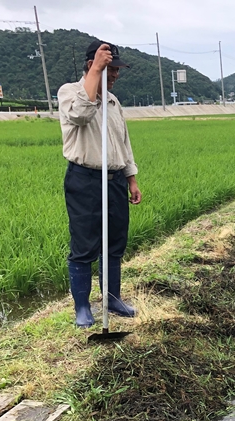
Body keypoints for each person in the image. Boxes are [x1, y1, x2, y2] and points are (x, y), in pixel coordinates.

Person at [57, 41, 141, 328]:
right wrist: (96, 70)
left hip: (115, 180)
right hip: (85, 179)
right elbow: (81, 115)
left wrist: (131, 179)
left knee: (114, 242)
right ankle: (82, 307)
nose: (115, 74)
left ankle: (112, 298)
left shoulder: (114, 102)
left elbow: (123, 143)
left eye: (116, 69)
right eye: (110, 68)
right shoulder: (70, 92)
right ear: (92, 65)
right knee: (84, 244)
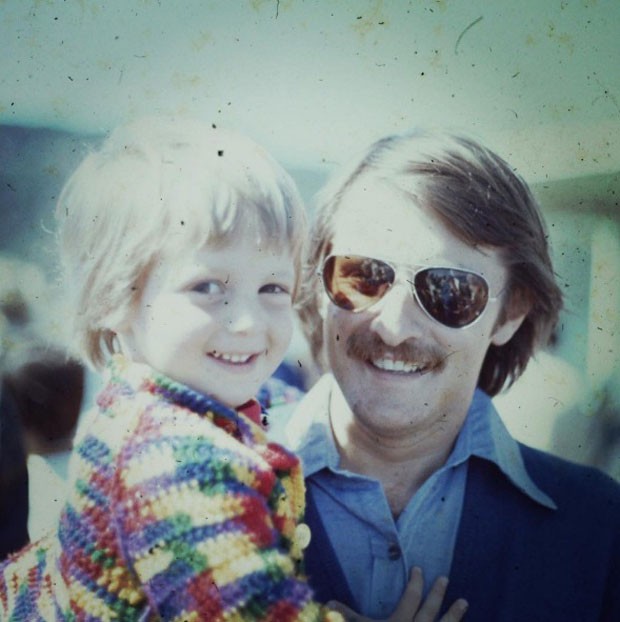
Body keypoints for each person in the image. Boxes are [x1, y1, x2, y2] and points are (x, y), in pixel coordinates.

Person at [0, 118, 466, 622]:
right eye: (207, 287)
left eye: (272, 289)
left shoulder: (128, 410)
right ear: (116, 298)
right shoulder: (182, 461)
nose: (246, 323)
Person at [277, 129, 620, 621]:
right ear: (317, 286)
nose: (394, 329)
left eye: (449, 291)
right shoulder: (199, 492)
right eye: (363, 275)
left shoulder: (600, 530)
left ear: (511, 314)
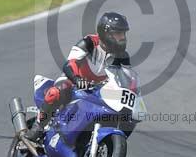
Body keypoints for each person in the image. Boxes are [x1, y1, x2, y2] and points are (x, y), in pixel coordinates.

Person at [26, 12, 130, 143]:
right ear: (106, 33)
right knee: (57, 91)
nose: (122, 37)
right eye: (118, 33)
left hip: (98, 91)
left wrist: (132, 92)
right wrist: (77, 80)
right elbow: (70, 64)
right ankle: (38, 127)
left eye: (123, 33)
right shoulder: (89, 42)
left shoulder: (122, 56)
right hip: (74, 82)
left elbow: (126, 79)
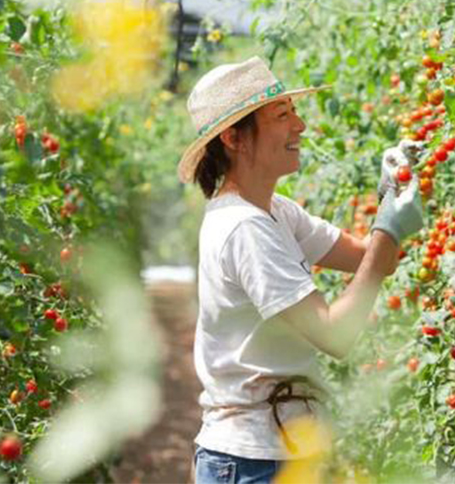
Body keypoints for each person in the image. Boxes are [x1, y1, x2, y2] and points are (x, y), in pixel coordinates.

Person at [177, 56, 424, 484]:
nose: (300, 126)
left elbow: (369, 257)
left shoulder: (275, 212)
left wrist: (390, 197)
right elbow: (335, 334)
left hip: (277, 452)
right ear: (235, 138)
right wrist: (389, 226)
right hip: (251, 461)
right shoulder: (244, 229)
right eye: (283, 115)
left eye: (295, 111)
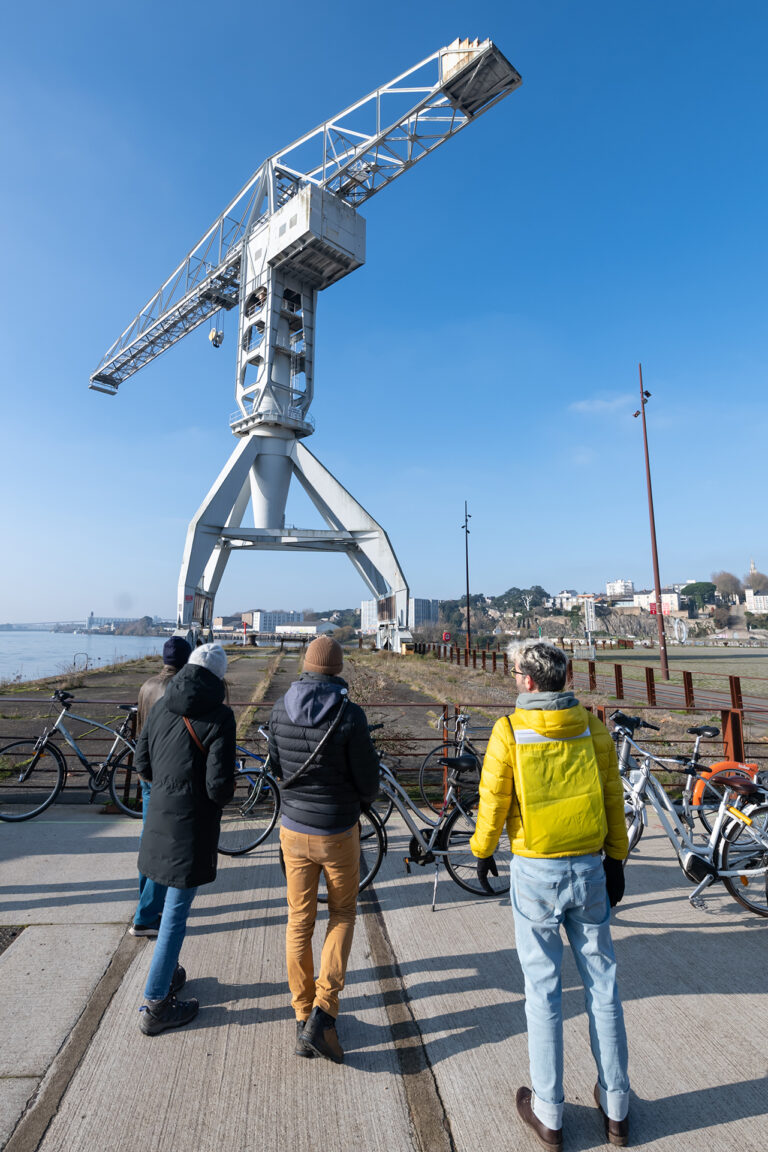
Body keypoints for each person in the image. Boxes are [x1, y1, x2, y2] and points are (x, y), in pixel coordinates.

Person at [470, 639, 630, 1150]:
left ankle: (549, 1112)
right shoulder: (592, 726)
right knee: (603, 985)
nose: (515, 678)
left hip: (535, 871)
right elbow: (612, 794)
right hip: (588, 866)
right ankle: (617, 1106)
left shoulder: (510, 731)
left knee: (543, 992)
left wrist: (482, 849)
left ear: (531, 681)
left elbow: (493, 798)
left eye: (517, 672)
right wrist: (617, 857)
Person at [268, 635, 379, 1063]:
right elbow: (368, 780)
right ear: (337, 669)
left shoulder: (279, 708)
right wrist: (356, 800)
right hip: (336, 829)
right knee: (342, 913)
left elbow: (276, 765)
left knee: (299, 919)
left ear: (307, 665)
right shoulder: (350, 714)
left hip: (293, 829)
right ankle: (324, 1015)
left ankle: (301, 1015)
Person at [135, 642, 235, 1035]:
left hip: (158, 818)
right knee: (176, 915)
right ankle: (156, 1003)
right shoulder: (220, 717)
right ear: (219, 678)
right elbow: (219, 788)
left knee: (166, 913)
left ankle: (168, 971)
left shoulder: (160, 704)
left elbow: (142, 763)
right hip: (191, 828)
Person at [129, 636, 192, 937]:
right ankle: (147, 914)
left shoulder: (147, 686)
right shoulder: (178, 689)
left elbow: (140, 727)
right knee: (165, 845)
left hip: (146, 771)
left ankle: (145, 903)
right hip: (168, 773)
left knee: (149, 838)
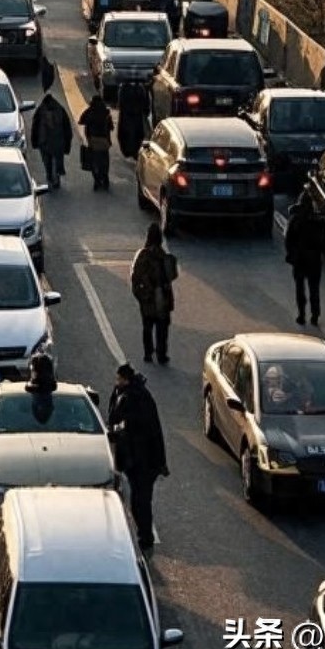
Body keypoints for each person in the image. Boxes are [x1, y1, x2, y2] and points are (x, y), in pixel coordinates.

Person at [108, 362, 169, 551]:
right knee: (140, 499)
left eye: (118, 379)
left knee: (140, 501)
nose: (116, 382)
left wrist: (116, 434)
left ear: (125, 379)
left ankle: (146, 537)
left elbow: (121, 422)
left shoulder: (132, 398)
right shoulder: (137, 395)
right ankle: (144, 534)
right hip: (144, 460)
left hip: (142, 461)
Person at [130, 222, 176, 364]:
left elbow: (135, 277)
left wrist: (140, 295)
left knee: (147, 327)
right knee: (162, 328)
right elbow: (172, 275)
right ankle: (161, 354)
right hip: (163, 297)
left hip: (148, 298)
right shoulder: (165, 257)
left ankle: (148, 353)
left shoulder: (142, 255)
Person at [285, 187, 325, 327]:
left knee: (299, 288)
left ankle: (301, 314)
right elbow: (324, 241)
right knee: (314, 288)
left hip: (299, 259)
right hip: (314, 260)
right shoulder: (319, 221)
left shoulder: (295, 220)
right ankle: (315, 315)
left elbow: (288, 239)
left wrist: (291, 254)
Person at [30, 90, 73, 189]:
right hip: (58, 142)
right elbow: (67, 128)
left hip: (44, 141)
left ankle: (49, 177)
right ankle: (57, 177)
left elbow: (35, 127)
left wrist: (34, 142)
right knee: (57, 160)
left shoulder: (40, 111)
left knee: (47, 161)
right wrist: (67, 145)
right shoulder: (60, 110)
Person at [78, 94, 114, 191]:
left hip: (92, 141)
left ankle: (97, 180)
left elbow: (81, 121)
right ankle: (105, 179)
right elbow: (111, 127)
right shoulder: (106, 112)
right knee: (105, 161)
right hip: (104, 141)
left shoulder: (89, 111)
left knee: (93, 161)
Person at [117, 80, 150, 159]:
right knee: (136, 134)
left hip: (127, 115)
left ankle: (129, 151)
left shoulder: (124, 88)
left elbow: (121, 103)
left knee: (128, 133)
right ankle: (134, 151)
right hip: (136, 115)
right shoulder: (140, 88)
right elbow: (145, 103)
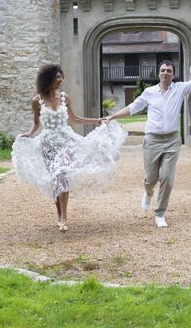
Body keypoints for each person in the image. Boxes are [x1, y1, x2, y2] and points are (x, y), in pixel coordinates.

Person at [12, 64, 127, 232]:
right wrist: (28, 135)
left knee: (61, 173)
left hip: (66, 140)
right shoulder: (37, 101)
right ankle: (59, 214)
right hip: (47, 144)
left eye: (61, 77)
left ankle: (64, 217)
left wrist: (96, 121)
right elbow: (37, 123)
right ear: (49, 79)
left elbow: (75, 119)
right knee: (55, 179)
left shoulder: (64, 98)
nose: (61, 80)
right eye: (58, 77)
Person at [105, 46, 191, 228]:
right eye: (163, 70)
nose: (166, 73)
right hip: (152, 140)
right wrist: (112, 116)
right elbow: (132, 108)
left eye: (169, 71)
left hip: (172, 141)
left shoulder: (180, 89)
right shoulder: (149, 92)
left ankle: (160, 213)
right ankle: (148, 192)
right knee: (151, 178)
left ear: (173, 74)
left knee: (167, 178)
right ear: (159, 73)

:::::

| What to do |
Could you repeat all of the material exactly? Pictures should not be copied.

| Finished exercise |
Body keypoints for each person in the image. Boxes are [x1, y1, x2, y2] and points are (x, y), in pixel coordinates.

Person at [57, 41, 141, 328]:
right wrist: (96, 70)
left hip: (115, 180)
right hip: (85, 179)
right elbow: (81, 115)
left wrist: (131, 179)
left knee: (114, 242)
right ankle: (82, 307)
nose: (115, 74)
left ankle: (112, 298)
left shoulder: (114, 102)
left elbow: (123, 143)
left eye: (116, 69)
right eye: (110, 68)
right shoulder: (70, 92)
right ear: (92, 65)
right knee: (84, 244)
Body keypoints for each person in the image. Boxes are [x1, y1, x2, y2] and points are (x, y), in pixel coordinates.

Person at [0, 118, 466, 622]:
right eye: (207, 287)
left eye: (272, 289)
left shoulder: (128, 410)
right ear: (116, 298)
right shoulder: (182, 461)
nose: (246, 323)
Person at [277, 129, 620, 621]:
right ear: (317, 286)
nose: (394, 329)
left eye: (449, 291)
right shoulder: (199, 492)
right eye: (363, 275)
left shoulder: (600, 530)
left ear: (511, 314)
Body keypoints for each person in the image. Boxes are [x1, y1, x2, y2] and points are (x, y), in pixel coordinates.

Person at [26, 12, 130, 143]:
right ear: (106, 33)
right knee: (57, 91)
nose: (122, 37)
right eye: (118, 33)
left hip: (98, 91)
left wrist: (132, 92)
right wrist: (77, 80)
right elbow: (70, 64)
right ankle: (38, 127)
left eye: (123, 33)
right shoulder: (89, 42)
left shoulder: (122, 56)
right hip: (74, 82)
left elbow: (126, 79)
Body keypoints for each person in the image. Boxes are [x1, y1, x2, y2] and points are (x, y), in pixel coordinates.

Person at [177, 56, 424, 484]:
nose: (300, 126)
left elbow: (369, 257)
left shoulder: (275, 212)
left wrist: (390, 197)
right elbow: (335, 334)
left hip: (277, 452)
right ear: (235, 138)
right wrist: (389, 226)
right hip: (251, 461)
right shoulder: (244, 229)
right eye: (283, 115)
left eye: (295, 111)
Body keypoints for each person in the image. Boxes are [x1, y1, x2, y2] and points are (x, y), in pixel coordinates.

Person at [470, 639, 630, 1150]:
left ankle: (549, 1112)
right shoulder: (592, 726)
right knee: (603, 985)
nose: (515, 678)
left hip: (535, 871)
right elbow: (612, 794)
right hip: (588, 866)
right ankle: (617, 1106)
left shoulder: (510, 731)
left knee: (543, 992)
left wrist: (482, 849)
left ear: (531, 681)
left elbow: (493, 798)
left eye: (517, 672)
right wrist: (617, 857)
Person at [268, 635, 379, 1063]:
right elbow: (368, 780)
right ear: (337, 669)
left shoulder: (279, 708)
right wrist: (356, 800)
right hip: (336, 829)
right knee: (342, 913)
left elbow: (276, 765)
left knee: (299, 919)
left ear: (307, 665)
right shoulder: (350, 714)
left hip: (293, 829)
right ankle: (324, 1015)
left ankle: (301, 1015)
Person at [135, 642, 235, 1035]:
left hip: (158, 818)
right knee: (176, 915)
right ankle: (156, 1003)
right shoulder: (220, 717)
right ear: (219, 678)
right elbow: (219, 788)
left knee: (166, 913)
left ankle: (168, 971)
left shoulder: (160, 704)
left elbow: (142, 763)
right hip: (191, 828)
Person at [129, 636, 192, 937]:
right ankle: (147, 914)
left shoulder: (147, 686)
right shoulder: (178, 689)
left elbow: (140, 727)
right knee: (165, 845)
left hip: (146, 771)
left ankle: (145, 903)
right hip: (168, 773)
left knee: (149, 838)
Body keypoints for each person in the image. Boxes are [x1, y1, x2, y2] and points are (x, y), in pixel coordinates.

Person at [108, 362, 169, 551]:
right knee: (140, 499)
left eye: (118, 379)
left knee: (140, 501)
nose: (116, 382)
left wrist: (116, 434)
left ear: (125, 379)
left ankle: (146, 537)
left elbow: (121, 422)
left shoulder: (132, 398)
right shoulder: (137, 395)
right ankle: (144, 534)
right hip: (144, 460)
left hip: (142, 461)
Person at [130, 222, 176, 364]:
left elbow: (135, 277)
left wrist: (140, 295)
left knee: (147, 327)
right knee: (162, 328)
right elbow: (172, 275)
right ankle: (161, 354)
right hip: (163, 297)
left hip: (148, 298)
right shoulder: (165, 257)
left ankle: (148, 353)
left shoulder: (142, 255)
Person at [285, 187, 325, 327]:
left knee: (299, 288)
left ankle: (301, 314)
right elbow: (324, 241)
right knee: (314, 288)
left hip: (299, 259)
right hip: (314, 260)
right shoulder: (319, 221)
left shoulder: (295, 220)
right ankle: (315, 315)
left elbow: (288, 239)
left wrist: (291, 254)
Person at [30, 90, 73, 189]:
right hip: (58, 142)
right elbow: (67, 128)
left hip: (44, 141)
left ankle: (49, 177)
right ankle: (57, 177)
left elbow: (35, 127)
left wrist: (34, 142)
right knee: (57, 160)
left shoulder: (40, 111)
left knee: (47, 161)
right wrist: (67, 145)
right shoulder: (60, 110)
Person at [78, 94, 114, 191]:
left hip: (92, 141)
left ankle: (97, 180)
left elbow: (81, 121)
right ankle: (105, 179)
right elbow: (111, 127)
right shoulder: (106, 112)
right knee: (105, 161)
right hip: (104, 141)
left shoulder: (89, 111)
left knee: (93, 161)
Person at [117, 80, 150, 159]:
right knee: (136, 134)
left hip: (127, 115)
left ankle: (129, 151)
left shoulder: (124, 88)
left elbow: (121, 103)
left knee: (128, 133)
right ankle: (134, 151)
right hip: (136, 115)
right shoulder: (140, 88)
right elbow: (145, 103)
Body keypoints for each person in the image. Boxes are [x1, y1, x2, y2] and points are (x, y), in pixel coordinates.

Person at [12, 64, 127, 232]:
right wrist: (28, 135)
left knee: (61, 173)
left hip: (66, 140)
right shoulder: (37, 101)
right ankle: (59, 214)
right hip: (47, 144)
left eye: (61, 77)
left ankle: (64, 217)
left wrist: (96, 121)
right elbow: (37, 123)
right ear: (49, 79)
left elbow: (75, 119)
right knee: (55, 179)
left shoulder: (64, 98)
nose: (61, 80)
right eye: (58, 77)
Person at [105, 46, 191, 228]:
right eye: (163, 70)
nose: (166, 73)
right hip: (152, 140)
right wrist: (112, 116)
right elbow: (132, 108)
left eye: (169, 71)
left hip: (172, 141)
left shoulder: (180, 89)
right shoulder: (149, 92)
left ankle: (160, 213)
right ankle: (148, 192)
right knee: (151, 178)
left ear: (173, 74)
left knee: (167, 178)
right ear: (159, 73)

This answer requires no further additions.